In the end, it took a huge effort and a lot of mental switching to prevent my brain from sabotaging my efforts. It always came down to saying to myself “I can do this!” Once it was done, I looked back and thought to myself “why did it take so long for me to do this?”

I see the same thing happening with people who become stressed out and overwhelmed at the amount of work they perceive they have to do. We see a mountain of work and our brain goes into overdrive telling us we could never get that mountain of work completed on time. Of course, the truth is we can get that work done and all we have to do is focus on one thing at a time and do whatever it takes to avoid distractions and interruptions. Two or three days of focused work and that mountain will have disappeared and we are back in control.

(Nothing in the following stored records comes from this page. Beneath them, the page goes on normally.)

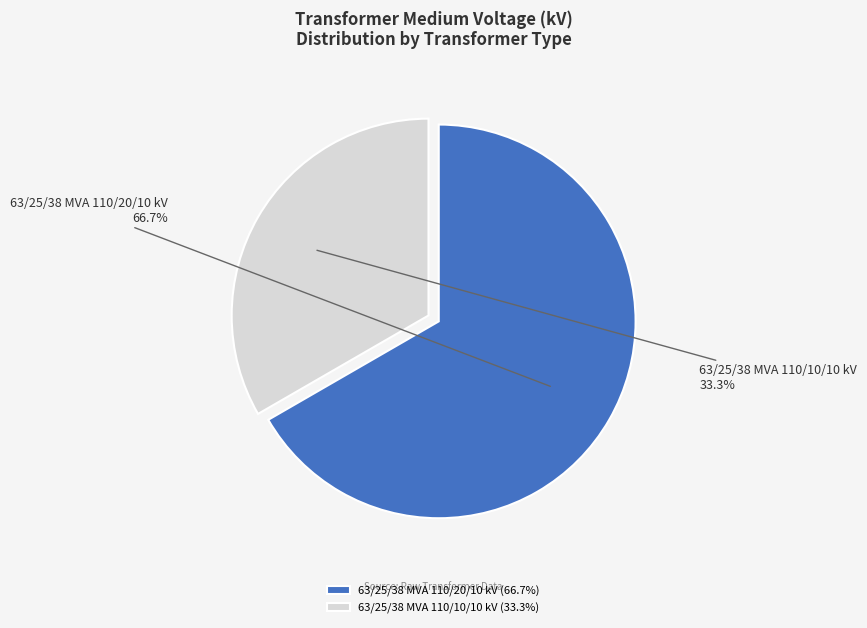

What is the largest slice in the pie chart?

63/25/38 MVA 110/20/10 kV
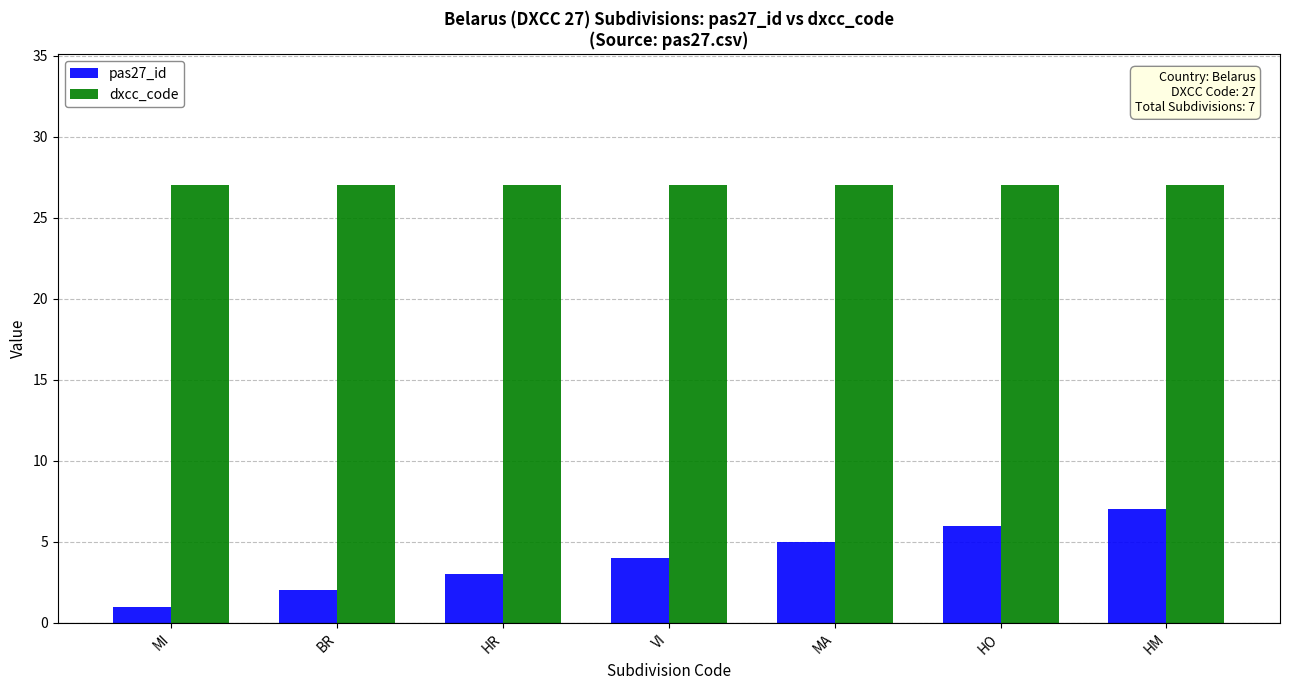

The pas27_id series shows 2 at BR. True or false?

True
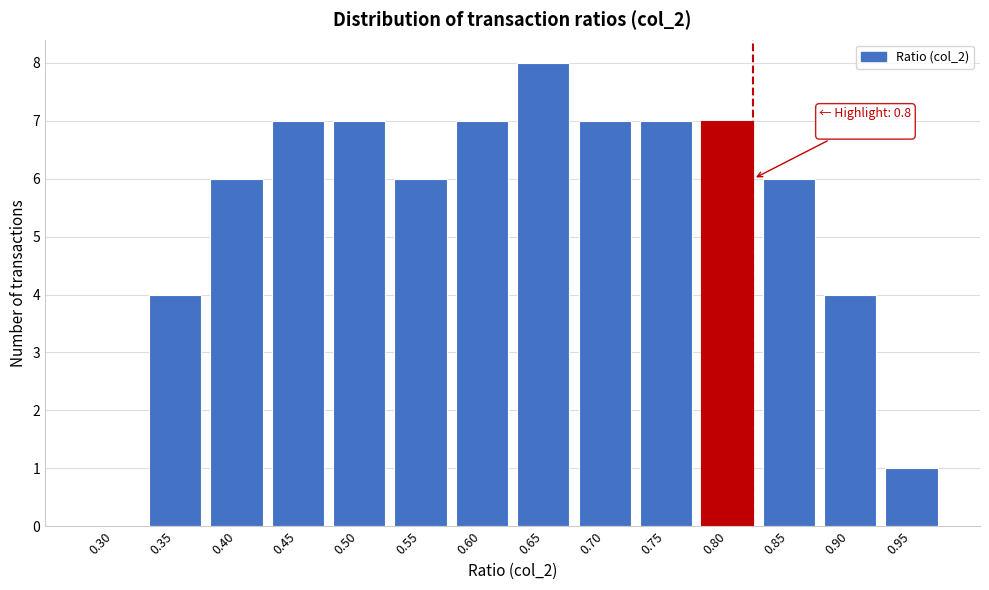

Reading left to right, extract all data points from this chart.

0.30=0	0.35=4	0.40=6	0.45=7	0.50=7	0.55=6	0.60=7	0.65=8	0.70=7	0.75=7	0.80=7	0.85=6	0.90=4	0.95=1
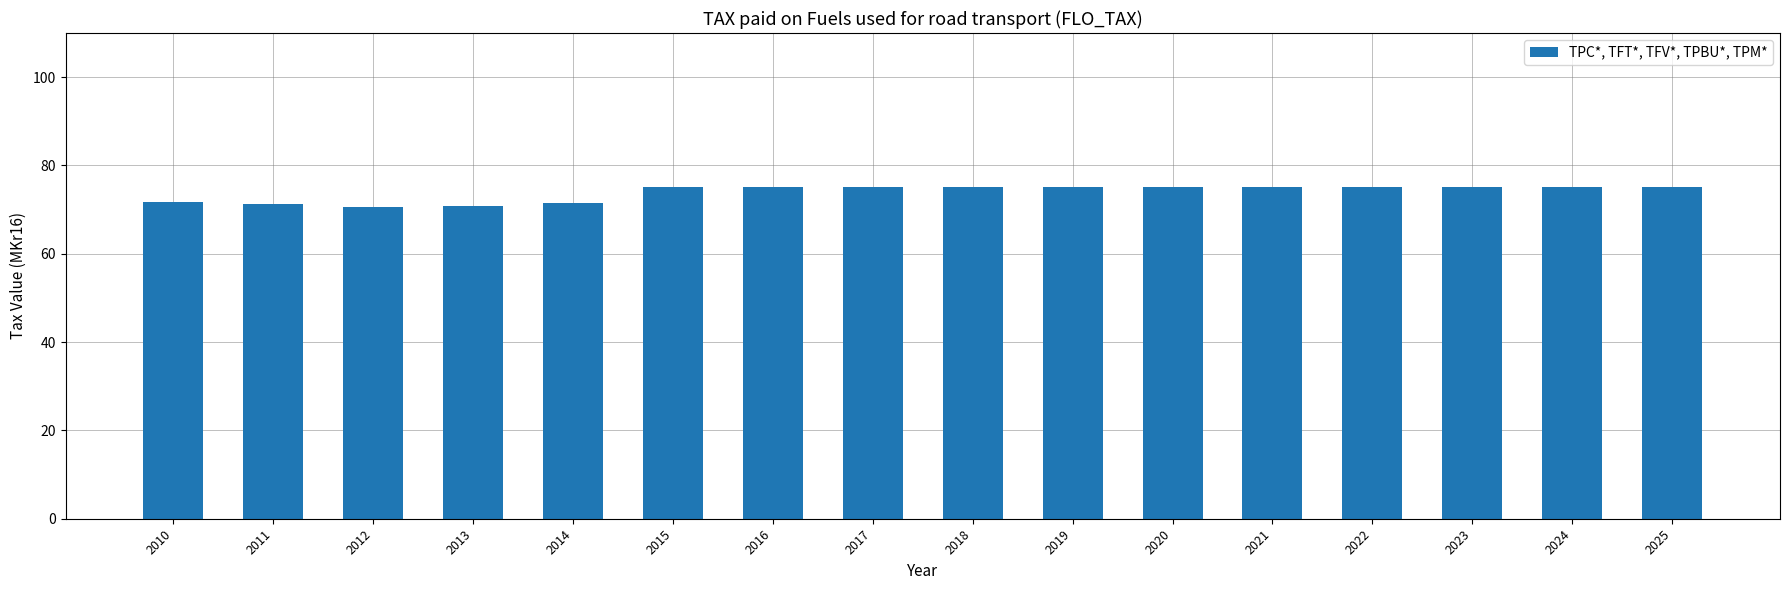

The value at 2019 is 29.8. True or false?

False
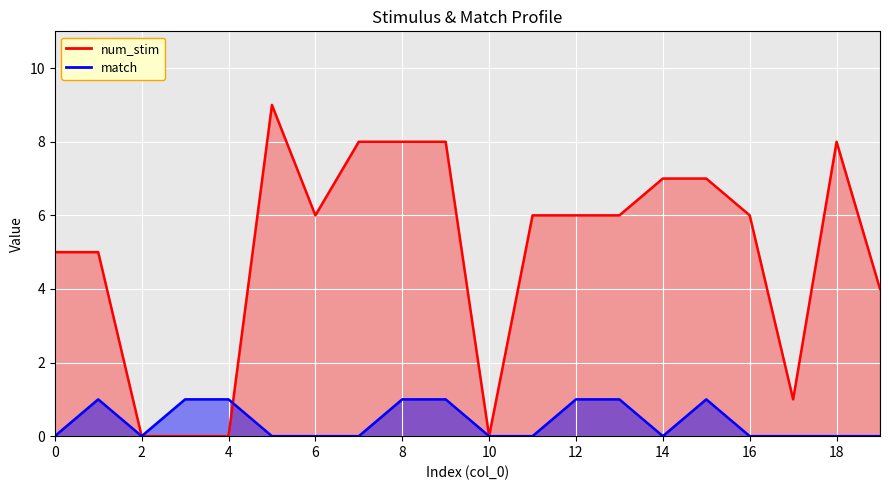

What is the difference between the num_stim values at 15 and 5?

2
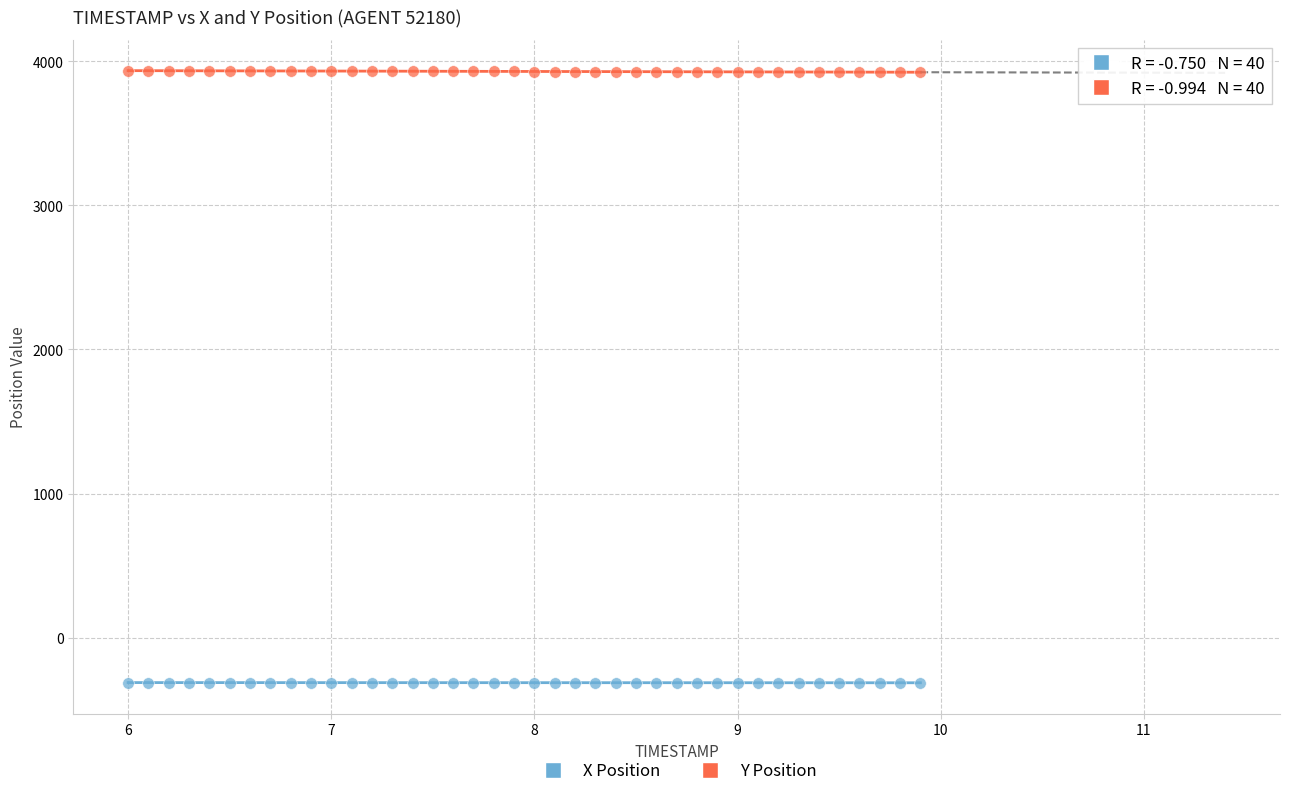

Which series reaches the maximum Y coordinate?

Y Position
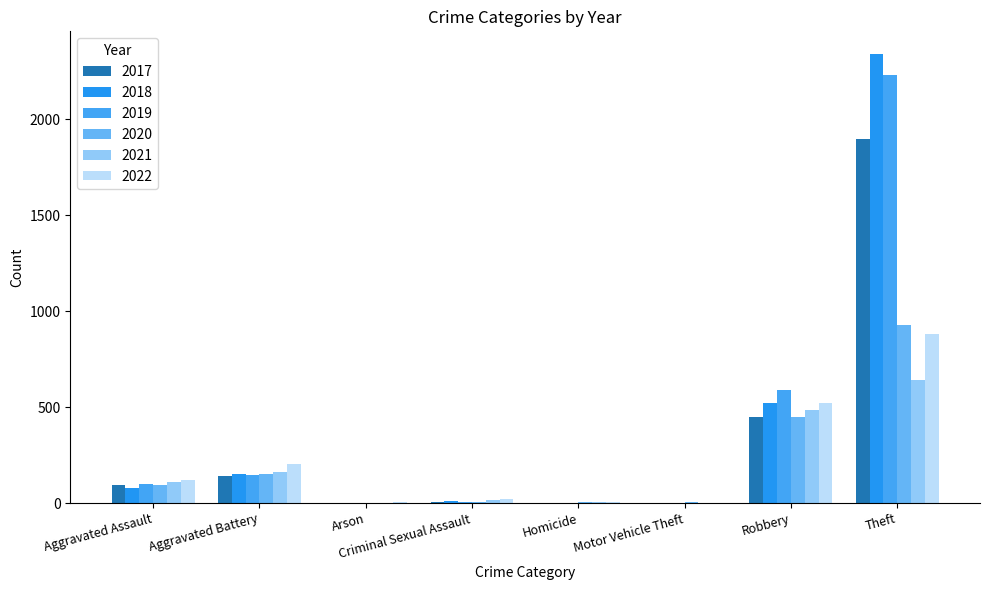

How many groups of bars are there?

8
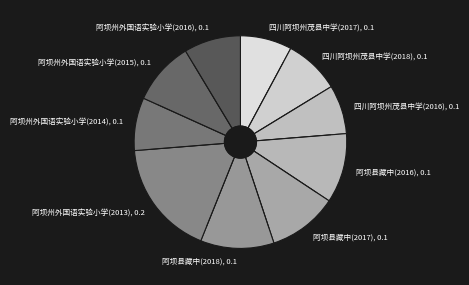

Is it true that 四川阿坝州茂县中学(2017) is 8% of the pie?

True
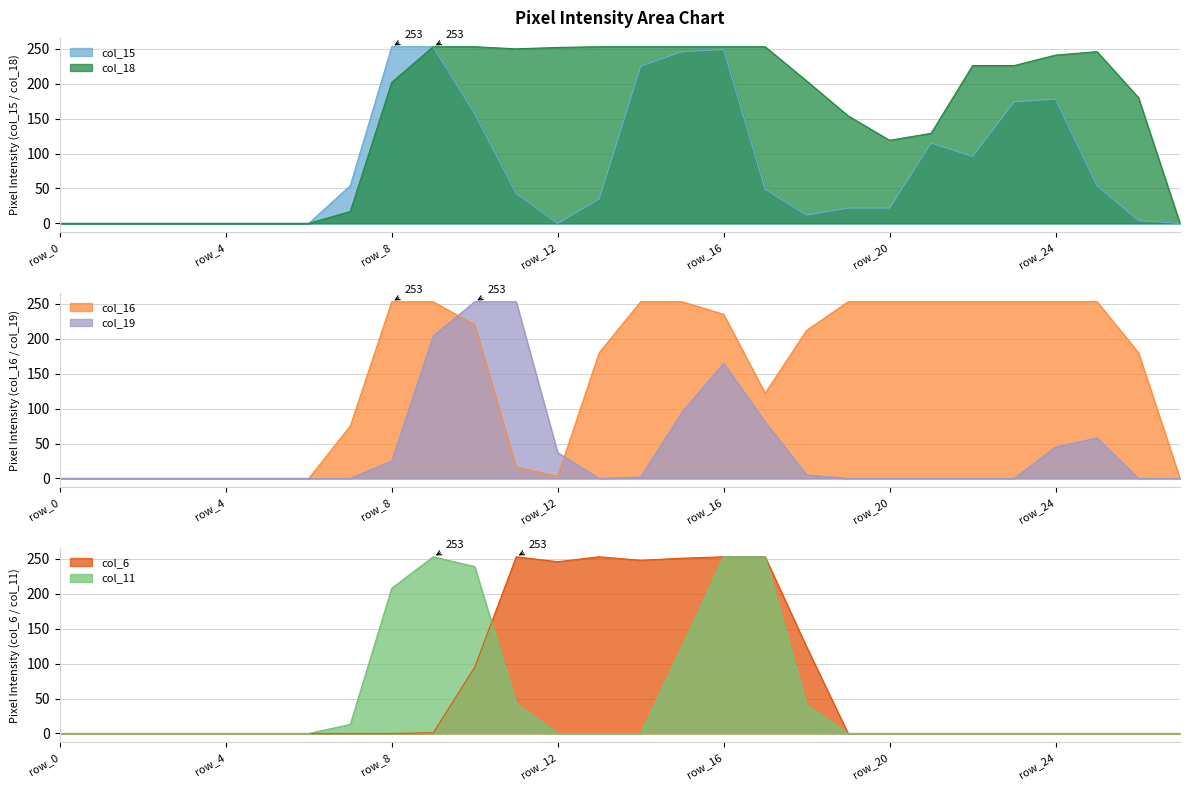

Reading right to left, transcribe all the data shown in this chart.

col_15: 0	4	54	178	174	96	115	22	22	12	49	249	246	225	35	0	43	157	253	253	54	0	0	0	0	0	0	0
col_18: 0	180	246	241	226	226	129	119	154	204	253	253	253	253	253	252	250	253	253	202	17	0	0	0	0	0	0	0
col_16: 0	180	253	253	253	253	253	253	253	212	122	235	253	253	180	3	16	220	253	253	75	0	0	0	0	0	0	0
col_19: 0	0	58	45	0	0	0	0	0	5	81	165	95	2	0	37	253	253	204	25	0	0	0	0	0	0	0	0
col_6: 0	0	0	0	0	0	0	0	0	124	253	253	251	248	253	246	253	95	1	0	0	0	0	0	0	0	0	0
col_11: 0	0	0	0	0	0	0	0	0	41	253	253	125	0	0	0	43	239	253	208	13	0	0	0	0	0	0	0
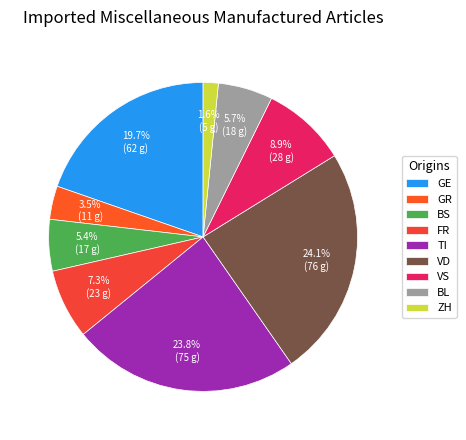

Count the number of slices in the pie.

9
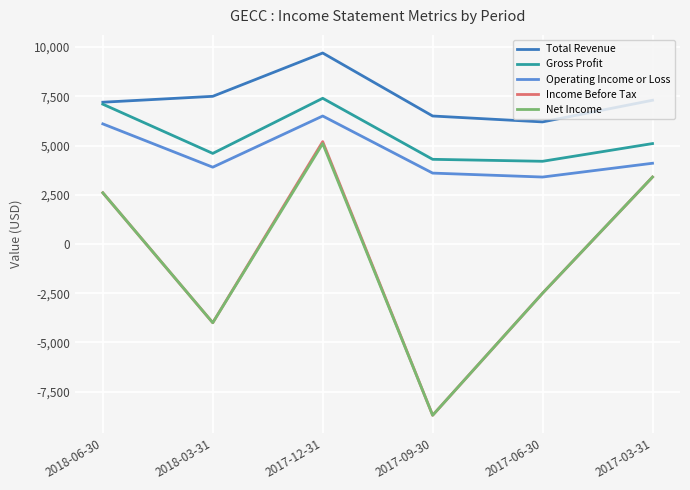

How many distinct data groups are displayed?

5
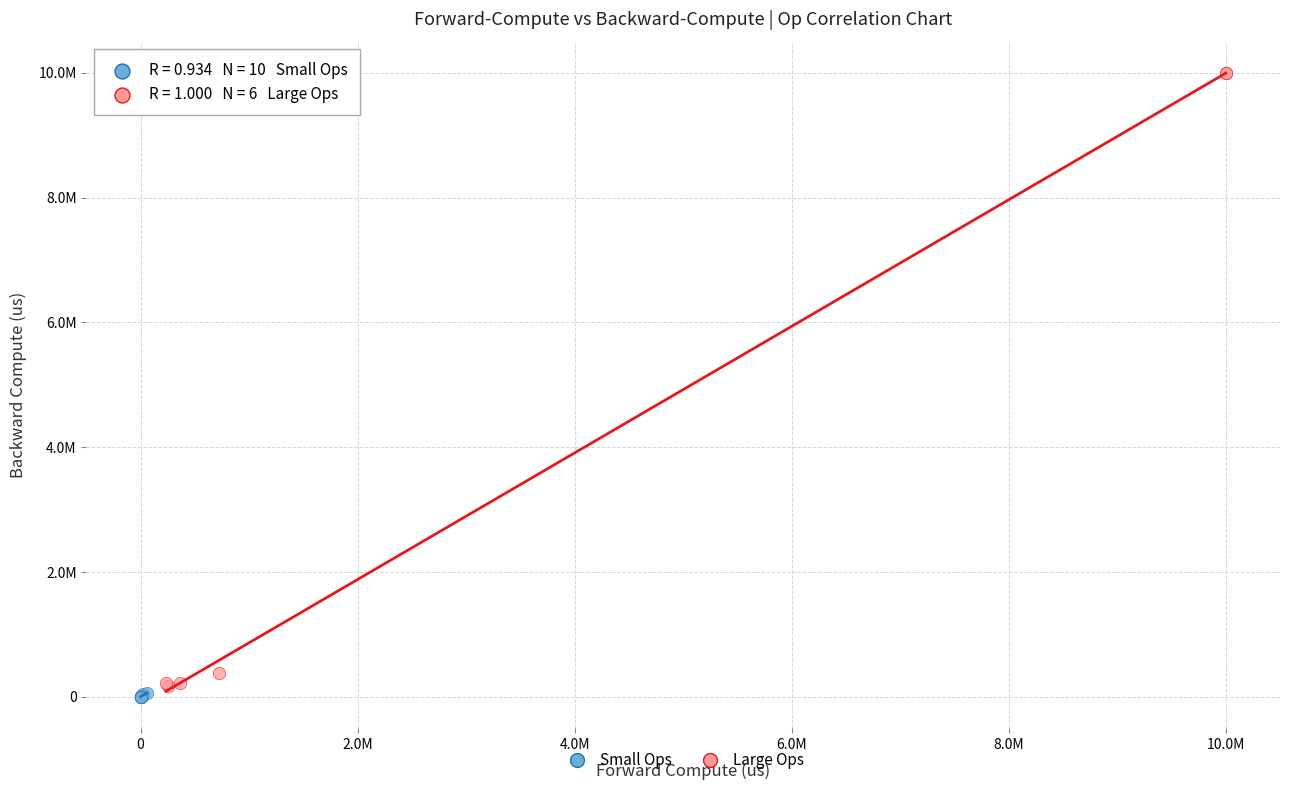

Which series contains the highest Y value?

Large Ops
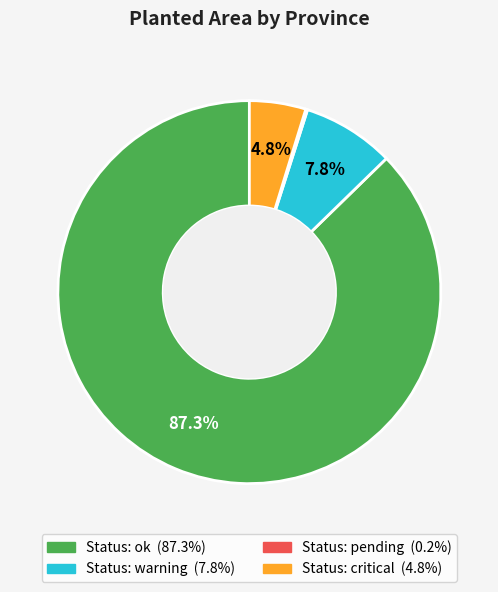

Does any single category account for the majority?

Yes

The trick is to look at the mountain, decide it can be conquered and develop a strategy to conquer it. Block a day or two on your calendar and tell your boss, customers and co-workers you need a day or two to catch up. In most cases, the people you tell will understand and support you. Obviously your brain is going to tell you if you block your calendar your boss will be angry — maybe even fire you — your customers will never understand and will take their business to your biggest rival (because your rival has no work to do and can be available 24/7) None of which is true, but we allow our brains to sabotage us like that.

Don’t allow it to happen. Focus on the positives. Focus on the outcome you desire. Acknowledge the things that could go wrong but don’t dwell on them. When your brain tries to sabotage you, push the positives back to the front of your mind. Remind yourself why you are changing what you are changing, doing what you are doing and what the outcome will be if you carry this through. Tell yourself: I can do this!